Items listed in a dataset:
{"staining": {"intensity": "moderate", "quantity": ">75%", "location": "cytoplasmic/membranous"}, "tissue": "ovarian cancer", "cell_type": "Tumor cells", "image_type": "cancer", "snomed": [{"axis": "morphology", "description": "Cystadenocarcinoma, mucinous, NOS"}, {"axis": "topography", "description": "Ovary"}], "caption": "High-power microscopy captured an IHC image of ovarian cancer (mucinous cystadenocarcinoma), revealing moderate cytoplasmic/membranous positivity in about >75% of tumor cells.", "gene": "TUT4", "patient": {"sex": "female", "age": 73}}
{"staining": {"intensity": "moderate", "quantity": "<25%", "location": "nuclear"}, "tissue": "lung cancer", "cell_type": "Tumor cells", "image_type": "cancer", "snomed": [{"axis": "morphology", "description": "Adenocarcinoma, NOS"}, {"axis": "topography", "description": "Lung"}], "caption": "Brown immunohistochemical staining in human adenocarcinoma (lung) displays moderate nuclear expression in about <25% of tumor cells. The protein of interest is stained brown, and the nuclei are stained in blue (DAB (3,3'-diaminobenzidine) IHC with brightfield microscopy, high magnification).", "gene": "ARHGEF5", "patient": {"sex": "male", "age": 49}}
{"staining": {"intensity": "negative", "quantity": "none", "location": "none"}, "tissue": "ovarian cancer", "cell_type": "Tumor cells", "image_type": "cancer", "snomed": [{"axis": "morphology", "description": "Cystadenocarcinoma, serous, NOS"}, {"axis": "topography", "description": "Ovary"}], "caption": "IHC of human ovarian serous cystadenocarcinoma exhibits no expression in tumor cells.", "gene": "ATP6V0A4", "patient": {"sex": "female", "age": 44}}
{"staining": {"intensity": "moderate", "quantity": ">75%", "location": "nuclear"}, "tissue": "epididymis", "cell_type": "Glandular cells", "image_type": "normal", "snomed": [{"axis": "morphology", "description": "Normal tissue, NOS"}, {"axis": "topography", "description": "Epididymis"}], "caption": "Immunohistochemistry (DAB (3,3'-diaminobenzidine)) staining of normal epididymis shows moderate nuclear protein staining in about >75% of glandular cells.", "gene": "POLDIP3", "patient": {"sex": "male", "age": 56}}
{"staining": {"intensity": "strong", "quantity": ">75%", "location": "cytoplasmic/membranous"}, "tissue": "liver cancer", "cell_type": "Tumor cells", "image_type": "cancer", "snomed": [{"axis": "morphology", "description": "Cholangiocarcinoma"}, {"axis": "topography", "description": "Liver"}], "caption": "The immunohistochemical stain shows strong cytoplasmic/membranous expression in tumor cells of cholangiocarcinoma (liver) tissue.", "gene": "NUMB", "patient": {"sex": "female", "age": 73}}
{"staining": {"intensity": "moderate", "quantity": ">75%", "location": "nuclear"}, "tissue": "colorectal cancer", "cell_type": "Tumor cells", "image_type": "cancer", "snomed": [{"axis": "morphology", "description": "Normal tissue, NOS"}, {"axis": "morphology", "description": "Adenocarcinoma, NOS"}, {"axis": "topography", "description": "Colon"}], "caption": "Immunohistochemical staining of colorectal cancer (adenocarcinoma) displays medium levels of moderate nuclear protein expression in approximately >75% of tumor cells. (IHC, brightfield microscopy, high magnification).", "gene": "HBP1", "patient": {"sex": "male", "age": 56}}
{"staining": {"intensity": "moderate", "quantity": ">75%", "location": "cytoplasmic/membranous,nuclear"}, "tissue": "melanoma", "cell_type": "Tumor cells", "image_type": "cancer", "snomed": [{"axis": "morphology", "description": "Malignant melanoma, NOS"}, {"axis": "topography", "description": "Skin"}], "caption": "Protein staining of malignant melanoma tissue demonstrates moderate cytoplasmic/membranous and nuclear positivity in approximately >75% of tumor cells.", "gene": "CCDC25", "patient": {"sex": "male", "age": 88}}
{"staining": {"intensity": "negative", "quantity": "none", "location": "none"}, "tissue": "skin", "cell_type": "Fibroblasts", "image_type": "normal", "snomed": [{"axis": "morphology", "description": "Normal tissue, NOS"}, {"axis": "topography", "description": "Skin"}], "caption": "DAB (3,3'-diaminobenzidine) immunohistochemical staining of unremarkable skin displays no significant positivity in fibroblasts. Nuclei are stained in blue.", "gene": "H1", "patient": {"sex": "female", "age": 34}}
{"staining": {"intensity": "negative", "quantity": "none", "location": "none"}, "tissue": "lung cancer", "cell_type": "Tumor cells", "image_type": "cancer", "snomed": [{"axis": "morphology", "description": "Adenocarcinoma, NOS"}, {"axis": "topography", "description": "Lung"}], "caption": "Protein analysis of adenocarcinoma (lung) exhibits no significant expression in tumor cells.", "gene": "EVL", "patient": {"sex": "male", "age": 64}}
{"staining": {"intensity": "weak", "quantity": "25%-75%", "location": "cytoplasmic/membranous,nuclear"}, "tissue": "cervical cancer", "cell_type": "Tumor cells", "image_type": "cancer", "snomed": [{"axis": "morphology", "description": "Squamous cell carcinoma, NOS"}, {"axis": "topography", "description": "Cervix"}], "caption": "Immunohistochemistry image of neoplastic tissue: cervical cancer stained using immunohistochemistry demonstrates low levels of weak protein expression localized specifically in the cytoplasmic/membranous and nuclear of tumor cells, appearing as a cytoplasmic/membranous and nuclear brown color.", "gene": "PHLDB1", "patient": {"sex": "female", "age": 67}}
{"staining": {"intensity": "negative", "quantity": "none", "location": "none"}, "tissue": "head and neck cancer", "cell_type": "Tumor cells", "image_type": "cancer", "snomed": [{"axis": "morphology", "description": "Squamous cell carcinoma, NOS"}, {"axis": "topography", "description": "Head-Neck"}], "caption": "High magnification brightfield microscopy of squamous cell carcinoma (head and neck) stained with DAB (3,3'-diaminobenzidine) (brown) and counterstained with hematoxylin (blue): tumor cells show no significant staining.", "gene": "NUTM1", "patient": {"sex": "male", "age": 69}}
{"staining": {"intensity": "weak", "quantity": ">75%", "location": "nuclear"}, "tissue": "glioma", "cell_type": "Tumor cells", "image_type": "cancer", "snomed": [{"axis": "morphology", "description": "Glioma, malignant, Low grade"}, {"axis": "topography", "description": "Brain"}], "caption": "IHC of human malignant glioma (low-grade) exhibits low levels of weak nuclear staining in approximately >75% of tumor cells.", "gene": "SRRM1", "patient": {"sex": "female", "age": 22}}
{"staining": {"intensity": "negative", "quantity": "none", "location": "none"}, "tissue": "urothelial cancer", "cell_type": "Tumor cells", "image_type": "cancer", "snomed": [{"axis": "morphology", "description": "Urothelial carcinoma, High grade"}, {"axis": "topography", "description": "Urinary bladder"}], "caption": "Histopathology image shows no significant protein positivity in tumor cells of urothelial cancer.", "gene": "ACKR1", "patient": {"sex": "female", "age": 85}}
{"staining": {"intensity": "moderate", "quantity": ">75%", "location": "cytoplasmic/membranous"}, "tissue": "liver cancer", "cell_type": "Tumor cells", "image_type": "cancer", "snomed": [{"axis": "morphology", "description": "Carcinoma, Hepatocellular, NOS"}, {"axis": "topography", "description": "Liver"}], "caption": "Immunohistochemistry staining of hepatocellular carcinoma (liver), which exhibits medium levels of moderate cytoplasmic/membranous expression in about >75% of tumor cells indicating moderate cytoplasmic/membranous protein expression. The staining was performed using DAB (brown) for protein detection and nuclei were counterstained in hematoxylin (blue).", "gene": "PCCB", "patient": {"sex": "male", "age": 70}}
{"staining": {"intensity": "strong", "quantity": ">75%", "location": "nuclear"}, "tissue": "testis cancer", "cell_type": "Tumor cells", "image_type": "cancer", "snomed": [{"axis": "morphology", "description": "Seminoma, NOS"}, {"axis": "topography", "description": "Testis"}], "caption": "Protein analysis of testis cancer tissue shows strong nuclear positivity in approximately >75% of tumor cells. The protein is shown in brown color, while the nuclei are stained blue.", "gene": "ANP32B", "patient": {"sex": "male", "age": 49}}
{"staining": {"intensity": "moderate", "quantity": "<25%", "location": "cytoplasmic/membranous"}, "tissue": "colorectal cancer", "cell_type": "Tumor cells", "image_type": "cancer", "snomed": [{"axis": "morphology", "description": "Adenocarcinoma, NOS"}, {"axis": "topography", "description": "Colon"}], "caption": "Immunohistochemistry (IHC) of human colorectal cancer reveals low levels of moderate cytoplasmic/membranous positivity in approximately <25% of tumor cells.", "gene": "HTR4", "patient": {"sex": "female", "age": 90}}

*What is being asked:* The count, and nothing else: how many lines of the entries contain the word "demonstrates"?

*Exercise answer:* 2